━━ Data for this exercise

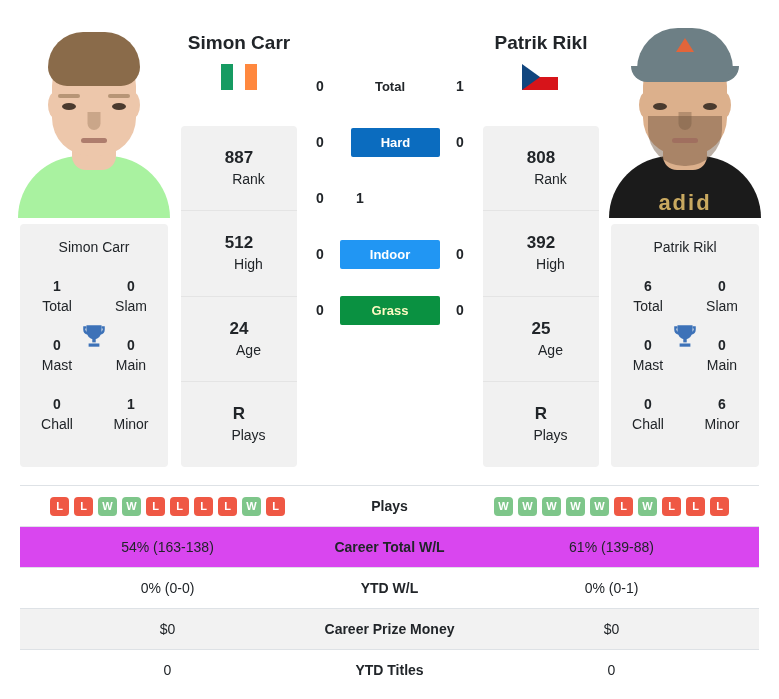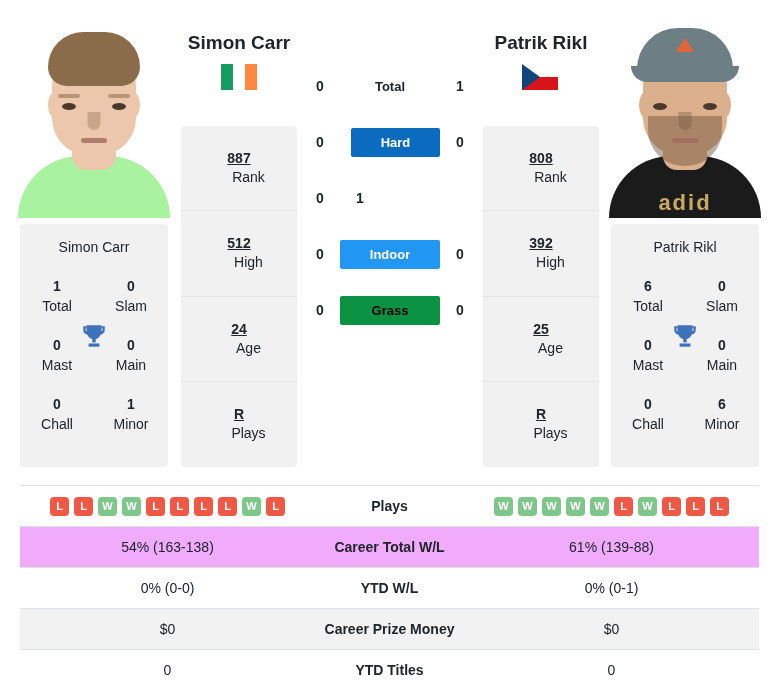--- a/index.html
+++ b/index.html
@@ -242,21 +242,21 @@
   .card.rank-right { left: 483px; top: 126px; width: 116px; height: 341px; }
   .rank-cell {
     height: 85.25px;
     display: flex;
     flex-direction: column;
     align-items: center;
     justify-content: center;
     border-bottom: 1px solid #e4e4e4;
   }
   .rank-cell:last-child { border-bottom: none; }
-  .rank-cell .v { font-size: 14px; font-weight: bold; color: #212529; line-height: 1.35; text-decoration: underline; }
+  .rank-cell .v { font-size: 17px; font-weight: bold; color: #212529; line-height: 1.35; }
   .rank-cell .k { font-size: 14px; color: #212529; line-height: 1.35; padding-left: 19px; }
 
   .card.titles-left  { left: 20px; top: 224px; width: 148px; height: 243px; }
   .card.titles-right { left: 611px; top: 224px; width: 148px; height: 243px; }
   .titles-head {
     text-align: center;
     font-size: 14px;
     color: #212529;
     padding-top: 15px;
   }
@@ -390,21 +390,21 @@
         <div class="sc">0</div>
         <div class="sc">1</div>
       </div>
       <div class="srow">
         <div class="sc">0</div>
         <div class="slabel" style="background: rgb(33, 150, 243); color: rgb(255, 255, 255);">Indoor</div>
         <div class="sc">0</div>
       </div>
       <div class="srow">
         <div class="sc">0</div>
-        <div class="slabel" style="background: rgb(10, 145, 65); color: #000000;">Grass</div>
+        <div class="slabel" style="background: rgb(10, 145, 65); color: #fef9c3;">Grass</div>
         <div class="sc">0</div>
       </div>
     </div>
 
   <div class="card rank-left">
     <div class="rank-cell">
       <div class="v">887</div>
       <div class="k">Rank</div>
     </div>
     <div class="rank-cell">
@@ -542,21 +542,21 @@
             <span class="fbadge" style="background: rgb(126, 198, 138);">W</span>
             <span class="fbadge" style="background: rgb(126, 198, 138);">W</span>
             <span class="fbadge" style="background: rgb(239, 88, 68);">L</span>
             <span class="fbadge" style="background: rgb(126, 198, 138);">W</span>
             <span class="fbadge" style="background: rgb(239, 88, 68);">L</span>
             <span class="fbadge" style="background: rgb(239, 88, 68);">L</span>
             <span class="fbadge" style="background: rgb(239, 88, 68);">L</span>
           </div>
         </td>
       </tr>
-      <tr class="striped" style="background: #f0abfc;">
+      <tr class="striped" style="background: #d946ef;">
         <td class="side">54% (163-138)</td>
         <td class="mid">Career Total W/L</td>
         <td class="side">61% (139-88)</td>
       </tr>
       <tr>
         <td class="side">0% (0-0)</td>
         <td class="mid">YTD W/L</td>
         <td class="side">0% (0-1)</td>
       </tr>
       <tr class="striped" style="background: rgb(242, 242, 242);">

━━━━

- [To-do item]:
In the records above, some lines may contain the word "color"; copy every one of them.

- [Your response]:
-  .rank-cell .v { font-size: 14px; font-weight: bold; color: #212529; line-height: 1.35; text-decoration: underline; }
+  .rank-cell .v { font-size: 17px; font-weight: bold; color: #212529; line-height: 1.35; }
   .rank-cell .k { font-size: 14px; color: #212529; line-height: 1.35; padding-left: 19px; }
     color: #212529;
         <div class="slabel" style="background: rgb(33, 150, 243); color: rgb(255, 255, 255);">Indoor</div>
-        <div class="slabel" style="background: rgb(10, 145, 65); color: #000000;">Grass</div>
+        <div class="slabel" style="background: rgb(10, 145, 65); color: #fef9c3;">Grass</div>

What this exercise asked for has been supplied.